Content starts

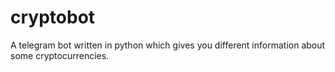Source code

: # cryptobot
A telegram bot written in python which gives you different information about some cryptocurrencies.
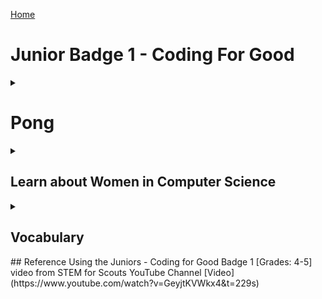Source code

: [Home](/)

# Junior Badge 1 - Coding For Good
<details><summary><h1>Pong</summary>h1></summary>
<details><summary>
   
   ### What is Pong? 
</summary>     
   
   Pong is a game where you use a paddle to hit a moving ball to defend a space or edge 
   
   <img src="/Pong.png" width="300">
   
   For this part of the badge you will use Scratch to program your own Pong game.

   In this game you are going to program: 
   
     * A ball to move around your space. 
     * A paddle that you can control with arrow keys.
     * An area to defend.
     * Add different sounds when the paddle hits the ball and when the ball hits the area/item you are defending.
 
   Watch the game in action: [Video](https://www.youtube.com/watch?v=GeyjtKVWkx4&t=120s)
</details>

<details><summary>
   
   ### Creating a Pong Game
</summary>   
<details><summary>1. Setup</summary>

   1.  Open the scratch website in a new tab - <a href="http://scratch.mit.edu" target="_blank" rel="noopener">Scratch</a>

   2.  If you would like to Login ask an adult to help you set up an account, or you can just use the browser version you can save it to the computer without creating an account.
     
   3.  Then click "Create" Button at the top of your screen.

       <img src="/CreateButton.png" width=500>

   4.  Name your program if you signed in. [Video](https://www.youtube.com/watch?v=GeyjtKVWkx4&t=120s)

   5.  Pick a Backdrop from the bottom right corner [Video](https://www.youtube.com/watch?v=GeyjtKVWkx4&t=208s)
        * Any backdrop will work, pick your favorite - you can go back and change this later
        * Search tool will let you choose from the available backgrounds  
       <img src="/ChooseABackground.png" width="300">

   6.  Pick a Sprite for your Ball

       Clicking on "Choose A Sprite" start typing in the search box to find either a Ball or your own shape.</p> 
        * Sprite1 (the cat is already picked for you)
        * You can delete this one unless you want to use the cat.
            * Delete it by clicking on the Sprite1, and then the blue trash can on the Sprite1 image.
        * Add Ball (or your own choice)

        <img src="/ChooseASprite.png" width="300">
     

   7. Pick a Paddle Sprite
     <p>After clicking on "Choose A Sprite" start typing in the search box to find either a Paddle or your own shape.</p>

   8. Create a zone to defend
       * Click on white rectangle in bottom righthand corner that says "Stage"
       * Then click on the Backdrops Tab
       * Select Square paint tool
       * Select Fill and pick your color
       * Click and drag to create a shape
       * Make sure to remove the outline of the shape
           * Click the outline menu
           * Select the bottom left red diagonal line   
</details>

<details><summary>2. Programming the Paddle</summary>
   
   ##  Adding Code to Paddle [Video Help](https://www.youtube.com/watch?v=GeyjtKVWkx4&t=423s)

   1. Make sure to click on the correct Sprite, "Paddle"
   1. Adding Event Blocks (Yellow) to Ball [Video](https://www.youtube.com/watch?v=GeyjtKVWkx4&t=490s)
        *  Click on the Correct Sprite - start with "Paddle" [Video](https://www.youtube.com/watch?v=GeyjtKVWkx4&t=500s)
        *  Add the Event Block - "when ___ key pressed"
        *  Change the key so each Event responds to a different key
        *    <img src="/PaddleKey.png" width="300">
        *  One event for each arrow key right and left
        *    <img src="/PaddleTwoEvents.png" width="300">
   2. Adding Motion Blocks (Blue) [Video](https://www.youtube.com/watch?v=GeyjtKVWkx4&t=524s)
    
    
       A.   Change the direction the Paddle points by adding the Motion Block "point in direction __ " [Video](https://www.youtube.com/watch?v=GeyjtKVWkx4&t=524s) 
       *   Add the movement block to each event - 2 total,
       *   <img src="/PaddleDirection.png" width="400">
       *   Adjust the direction to face direction of movement [Video](https://www.youtube.com/watch?v=GeyjtKVWkx4&t=545s)
     
       B.    Take Steps by adding "Move __ Steps" block [Video](https://www.youtube.com/watch?v=GeyjtKVWkx4&t=587s)
       *   Check that the 2 events (yellow blocks) have 2 motion blocks (blue) under each them 
       *   <img src="/PaddleDirectionMove.png" width="400">
       *   That the arrow key matches the direction of the steps [Video](https://www.youtube.com/watch?v=GeyjtKVWkx4&t=208s)

   3.  Test the Paddle Movement! 
</details>  

<details><summary>3. Code the Ball </summary>    
   
   ## Adding Code to Ball    
Now that the Paddle can move around we'd like the ball to move around the board.

We would like this event to start as soon as we click the green flag. 
1. Click on the Ball
2. Adjust the size of the Ball
3. Add an Event Block (yellow)
  * Add the Events Block "when green flag clicked" to the design space. [Video]()
  *   <img src="/GreenFlag.png" width="400">
4. Add Movement Block (blue)
  * Add "point in direction" under the event block
4. Add a Movement Block
  * Add the Movement Block "glide one secs to random position" [Video]()
5. Add a Loop using a Control Block
  * We want the Movement Block to happen again and again while the game is going, if you test it now it does not [Video]()
  * A Loop is ideal for this. [Video]()
  * Add a "forever" block (orange) [Video]() under the Event Block (yellow) then put the Movement block (blue) in the grove [Video]()
<img src="/Crystal_loop.png" width="400">
</details>
<details><summary>4. Test your code </summary>   

   ### Test your code       
   * Do you noticing that Sprite1 moves off the end of the screen [Video](https://www.youtube.com/watch?v=v2zEevGKPWs&t=827s)
       * Keep Sprite1 in the frame by adding the Motion Block "If on edge, bounce" [Video](https://www.youtube.com/watch?v=v2zEevGKPWs&t=848s)
       <img src="/Sprite1_bounce%20on%20edge.png" width="400">
   * Do you want Sprite1 to look like it's walking or running? [Video](https://www.youtube.com/watch?v=v2zEevGKPWs&t=848s)
       * Add the Looks Block "next costume". [Video](https://www.youtube.com/watch?v=v2zEevGKPWs&t=1040s)
       <img src="/Sprite1_nextcostume.png" width="400">
   * Do you want Sprite1 to move faster or slower? 
       * Change the number in the "Move __ Steps" block.  [Video](https://www.youtube.com/watch?v=v2zEevGKPWs&t=1100s)
       * Increase to move faster, recommend changing to 20.
       <img src="/Sprite1_nextcostume.png" width="400">
   * Do you want Sprite1 to be larger or smaller, Crystal to be smaller of large?
       * Change the size in the setup area. [Video Sprite](https://www.youtube.com/watch?v=v2zEevGKPWs&t=1135s) [Video Crystal](https://www.youtube.com/watch?v=v2zEevGKPWs&t=1180s)
</details>
<details><summary>5. Code the Parrot </summary>    
   
   ## Adding Code to Parrot
   Now the movement for the Sprite1 and Crystal are set, we'd like the bird to chase the Sprite1.
1. Click on the Parrot Sprite [Video](https://www.youtube.com/watch?v=v2zEevGKPWs&t=1465s)
2. Adjust the size of the Parrot 
3. Add an Event Block 
   * Add the Events Block "when green flag clicked" to the design space. [Video](https://www.youtube.com/watch?v=v2zEevGKPWs&t=1495s)
4. Add a Movement Block to Change direction pointing
   * Add the Movement Block "point towards _____" [Video](https://www.youtube.com/watch?v=v2zEevGKPWs&t=1500s)
   * Select Sprite1 from block menu
5. Add a Movement Block to take steps  
   * Add the Movement Block "move __ steps"
   * The number chosen should be smaller than the number of steps Sprite1 takes. This number can be adjusted to make the game easier or harder. [Video](https://www.youtube.com/watch?v=v2zEevGKPWs&t=1625s)
6. Add a Loop using a Control Block
   * We want the Movement Block to happen again and again while the game is going, so we are adding a loop again.
   * Add a "forever" block (orange) under the Event Block (yellow) then put the Movement blocks (blue) in the grove
<img src="/Parrot_move.png" width="400">
</details>
<details><summary>6. Make the Parrot look like it's flying </summary>    
   
   ### Making the Parrot look like it's flying
1. Add an Events Block [Video](https://www.youtube.com/watch?v=v2zEevGKPWs&t=1780s)
   * Add the Events Block "when green flag clicked" to the design space.
2. Add a Looks Block
   * Add a Looks Block "next costume"
3. Add a Loop using a Control Block
   * We want the Movement Block to happen again and again while the game is going, so we are adding a loop again.
   * Add a "forever" block (orange) under the Event Block (yellow) then put the Looks Block (purple) in the grove
   * If you try the code now, the costume will change too quickly
4. Add a Contol Block
   * Add Controls Block "wait 1 sec" into the loop
   * Adjust the number to control the speed.
<img src="/Parrot_loops.png" width="400">
</details>
<details><summary>7. Add a sound to Sprite1 </summary>    
   
   ### Making the Sprite1 make a sound when it catches Crystal
1. Add an Events Block (yellow) [Video](https://www.youtube.com/watch?v=v2zEevGKPWs&t=1998s)
   * Add the Events Block "when green flag clicked" to the design space.
2. Add a Controls Block (orange)
   * Add an "If <> Then" Block [Video](https://www.youtube.com/watch?v=v2zEevGKPWs&t=2029s)
3. Add a Sensing Block (Teal)
   * Add "touching ____ " Block into the "If Then" Block. [Video](https://www.youtube.com/watch?v=v2zEevGKPWs&t=2060s)
   * Select Crystal from the menu 
4. Add a Sounds Block [Video](https://www.youtube.com/watch?v=v2zEevGKPWs&t=2118s)
   * Add a "play sound Meow until done"
5. Add a Loop using a Control Block
   * We want the sound to happen again and again when the two Sprites touch while the game is going, so we are adding a forever loop. [Video](https://www.youtube.com/watch?v=v2zEevGKPWs&t=2155s)
   * Add a "forever" block (orange) under the Event Block (yellow) then put the sound blocks (purple) in the grove.
<img src="/Noise_Sprite1_crystal.png" width="400">
</details>
<details><summary>8. Add sound to Parrot </summary> 
   
   ### Making the Parrot make a sound when it catches Sprite1
1. Add an Events Block (yellow) [Video](https://www.youtube.com/watch?v=v2zEevGKPWs&t=2260s)
     * Add the Events Block "when green flag clicked" to the design space.
2. Add a Controls Block (orange)
     * Add an "If <> Then" Block
3. Add a Sensing Block (Teal)
     * Add "touching ____ " Block into the "If Then" Block.
     * Select Sprite1 from the menu 
4. Add a Sounds Block
     * Use the sounds tab to add a new sound. [Video](https://www.youtube.com/watch?v=v2zEevGKPWs&t=2117s) 
     * Add a "play sound Meow until done"
     * Change "Meow" to the new sound.
5. Add a Loop using a Control Block
     * We want the sound to happen again and again when the two Sprites touch while the game is going, so we are adding a forever loop again.
     * Add a "forever" block (orange) under the Event Block (yellow) then put the sound blocks (purple) in the grove
   <img src="/Noise_Parrot_Sprite1.png" width="400">
</details>
   
### Trouble Shooting
Try playing your game. Can you change parameters to make it easier or harder? What do you think needs to change? Can you change it?

Don't forget to save your game!
   
Let others play your game!
</details>
</details>
<details><summary>

   ## Learn about Women in Computer Science
   </summary>

Watch two videos:
    
[Grace Hopper -- Queen of Code](https://www.youtube.com/watch?v=5sNuPYJpSCI)

[Grace Hooper Written Bio](https://www.womenshistory.org/education-resources/biographies/grace-hopper)

[Ada Lovelace -- First Computer Programer](https://www.youtube.com/watch?v=2vg-0mlSnSE)

[Margaret Hamilton - NASA's First Software Engineer](https://youtu.be/kTn56jJW4zY)
    
[Raye Montague - Interview Naval engineer, and ended up revolutionizing the way ships and submarines are designed](https://youtu.be/1ejoOFulfmQ?si=Ozfe-SOGPAmNoRsE)
    
[Raye Montague - Life story book](https://www.youtube.com/watch?v=maBiBjirKwk)
    
[Fran Kalah - Interview, Pixar Graphic Designer](https://www.khanacademy.org/computing/pixar/crowds/crowds-1/v/meet-fran-kalal)
    
[Isis Anchalee - Computer Engineer and Social Media Activist](https://vimeo.com/212810094)
</details>
<details><summary>

   ## Vocabulary
   </summary>
Events - the action the computer is looking for to start a block of code

</details>
## Reference 
Using the Juniors - Coding for Good Badge 1 [Grades: 4-5] video from STEM for Scouts YouTube Channel [Video](https://www.youtube.com/watch?v=GeyjtKVWkx4&t=229s)
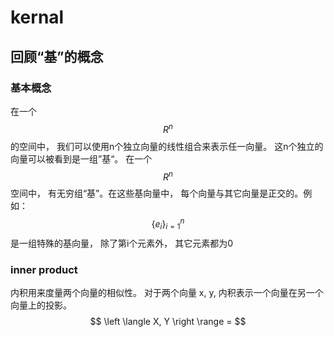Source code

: # kernal
## 回顾“基”的概念
### 基本概念
在一个$$R^n$$的空间中， 我们可以使用n个独立向量的线性组合来表示任一向量。 这n个独立的向量可以被看到是一组”基“。 在一个$$R^n$$空间中， 有无穷组“基”。在这些基向量中， 每个向量与其它向量是正交的。例如：$$\{e_i\}_{i=1}^{n}$$ 是一组特殊的基向量， 除了第i个元素外， 其它元素都为0

### inner product
内积用来度量两个向量的相似性。 对于两个向量 x, y, 内积表示一个向量在另一个向量上的投影。
$$ \left \langle X, Y \right \range =  $$
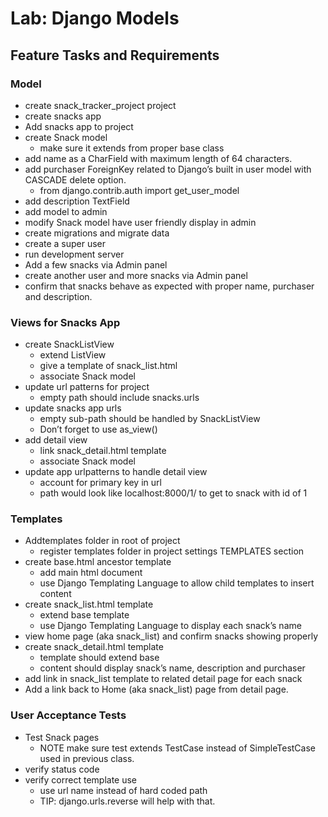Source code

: # Lab: Django Models

## Feature Tasks and Requirements

### Model
* create snack_tracker_project project
* create snacks app
* Add snacks app to project
* create Snack model
    * make sure it extends from proper base class
* add name as a CharField with maximum length of 64 characters.
* add purchaser ForeignKey related to Django’s built in user model with CASCADE delete option.
    * from django.contrib.auth import get_user_model
* add description TextField
* add model to admin
* modify Snack model have user friendly display in admin
* create migrations and migrate data
* create a super user
* run development server
* Add a few snacks via Admin panel
* create another user and more snacks via Admin panel
* confirm that snacks behave as expected with proper name, purchaser and description.

### Views for Snacks App
    
* create SnackListView
    * extend ListView
    * give a template of snack_list.html
    * associate Snack model
* update url patterns for project
    * empty path should include snacks.urls
* update snacks app urls
    * empty sub-path should be handled by SnackListView
    * Don’t forget to use as_view()
* add detail view
    * link snack_detail.html template
    * associate Snack model
* update app urlpatterns to handle detail view
    * account for primary key in url
    * path would look like localhost:8000/1/ to get to snack with id of 1

### Templates

* Addtemplates folder in root of project
    * register templates folder in project settings TEMPLATES section
* create base.html ancestor template
    * add main html document
    * use Django Templating Language to allow child templates to insert content
* create snack_list.html template
    * extend base template
    * use Django Templating Language to display each snack’s name
* view home page (aka snack_list) and confirm snacks showing properly
* create snack_detail.html template
    * template should extend base
    * content should display snack’s name, description and purchaser
* add link in snack_list template to related detail page for each snack
* Add a link back to Home (aka snack_list) page from detail page.

### User Acceptance Tests
* Test Snack pages
    * NOTE make sure test extends TestCase instead of SimpleTestCase used in previous class.
* verify status code
* verify correct template use
    * use url name instead of hard coded path
    * TIP: django.urls.reverse will help with that.
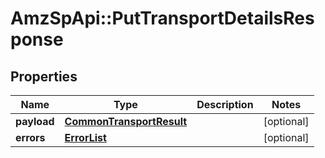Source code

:# AmzSpApi::PutTransportDetailsResponse

## Properties
Name | Type | Description | Notes
------------ | ------------- | ------------- | -------------
**payload** | [**CommonTransportResult**](CommonTransportResult.md) |  | [optional] 
**errors** | [**ErrorList**](ErrorList.md) |  | [optional] 

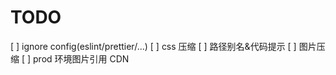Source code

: # TODO

[ ] ignore config(eslint/prettier/...)
[ ] css 压缩
[ ] 路径别名&代码提示
[ ] 图片压缩
[ ] prod 环境图片引用 CDN
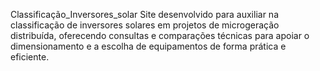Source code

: Classificação_Inversores_solar
Site desenvolvido para auxiliar na classificação de inversores solares em projetos de microgeração distribuída, oferecendo consultas e comparações técnicas para apoiar o dimensionamento e a escolha de equipamentos de forma prática e eficiente.
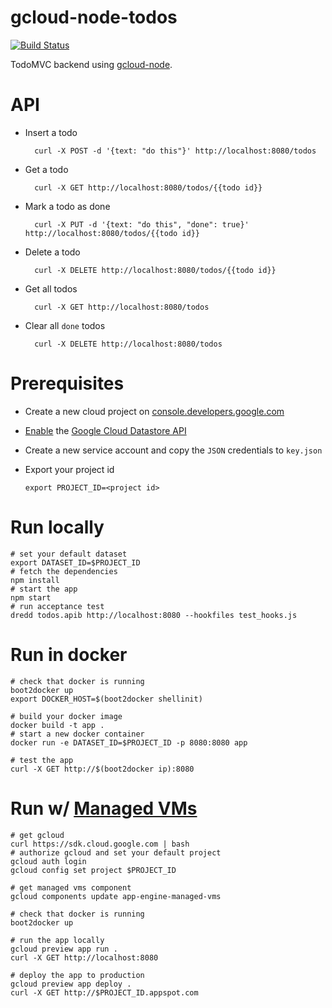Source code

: gcloud-node-todos
=================

[![Build Status](https://travis-ci.org/GoogleCloudPlatform/gcloud-node-todos.svg?branch=master)](https://travis-ci.org/GoogleCloudPlatform/gcloud-node-todos)

TodoMVC backend using [gcloud-node](//github.com/GoogleCloudPlatform/gcloud-node).

# API

- Insert a todo

        curl -X POST -d '{text: "do this"}' http://localhost:8080/todos

- Get a todo

        curl -X GET http://localhost:8080/todos/{{todo id}}

- Mark a todo as done

        curl -X PUT -d '{text: "do this", "done": true}' http://localhost:8080/todos/{{todo id}}

- Delete a todo

        curl -X DELETE http://localhost:8080/todos/{{todo id}}

- Get all todos
 
        curl -X GET http://localhost:8080/todos

- Clear all `done` todos

        curl -X DELETE http://localhost:8080/todos

# Prerequisites

  - Create a new cloud project on [console.developers.google.com](http://console.developers.google.com)
  - [Enable](https://console.developers.google.com/flows/enableapi?apiid=datastore) the [Google Cloud Datastore API](https://developers.google.com/datastore)
  - Create a new service account and copy the `JSON` credentials to `key.json`
  - Export your project id
  
        export PROJECT_ID=<project id>

# Run locally

    # set your default dataset
    export DATASET_ID=$PROJECT_ID
    # fetch the dependencies
    npm install
    # start the app
    npm start
    # run acceptance test
    dredd todos.apib http://localhost:8080 --hookfiles test_hooks.js

# Run in docker

    # check that docker is running
    boot2docker up
    export DOCKER_HOST=$(boot2docker shellinit)

    # build your docker image
    docker build -t app .
    # start a new docker container
    docker run -e DATASET_ID=$PROJECT_ID -p 8080:8080 app 

    # test the app
    curl -X GET http://$(boot2docker ip):8080

# Run w/ [Managed VMs](https://developers.google.com/appengine/docs/managed-vms/)

    # get gcloud
    curl https://sdk.cloud.google.com | bash
    # authorize gcloud and set your default project
    gcloud auth login
    gcloud config set project $PROJECT_ID

    # get managed vms component
    gcloud components update app-engine-managed-vms

    # check that docker is running
    boot2docker up

    # run the app locally
    gcloud preview app run .
    curl -X GET http://localhost:8080

    # deploy the app to production
    gcloud preview app deploy .
    curl -X GET http://$PROJECT_ID.appspot.com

Content ends

Task directions ▸ Rewrite the lines of the records running from the line containing "### Trouble Shooting" through the line containing "Events - the", substituting "clips" for "videos" and leaving everything else as it stands.

Answer for the task ▸
### Trouble Shooting
Try playing your game. Can you change parameters to make it easier or harder? What do you think needs to change? Can you change it?

Don't forget to save your game!
   
Let others play your game!
</details>
</details>
<details><summary>

   ## Learn about Women in Computer Science
   </summary>

Watch two clips:
    
[Grace Hopper -- Queen of Code](https://www.youtube.com/watch?v=5sNuPYJpSCI)

[Grace Hooper Written Bio](https://www.womenshistory.org/education-resources/biographies/grace-hopper)

[Ada Lovelace -- First Computer Programer](https://www.youtube.com/watch?v=2vg-0mlSnSE)

[Margaret Hamilton - NASA's First Software Engineer](https://youtu.be/kTn56jJW4zY)
    
[Raye Montague - Interview Naval engineer, and ended up revolutionizing the way ships and submarines are designed](https://youtu.be/1ejoOFulfmQ?si=Ozfe-SOGPAmNoRsE)
    
[Raye Montague - Life story book](https://www.youtube.com/watch?v=maBiBjirKwk)
    
[Fran Kalah - Interview, Pixar Graphic Designer](https://www.khanacademy.org/computing/pixar/crowds/crowds-1/v/meet-fran-kalal)
    
[Isis Anchalee - Computer Engineer and Social Media Activist](https://vimeo.com/212810094)
</details>
<details><summary>

   ## Vocabulary
   </summary>
Events - the action the computer is looking for to start a block of code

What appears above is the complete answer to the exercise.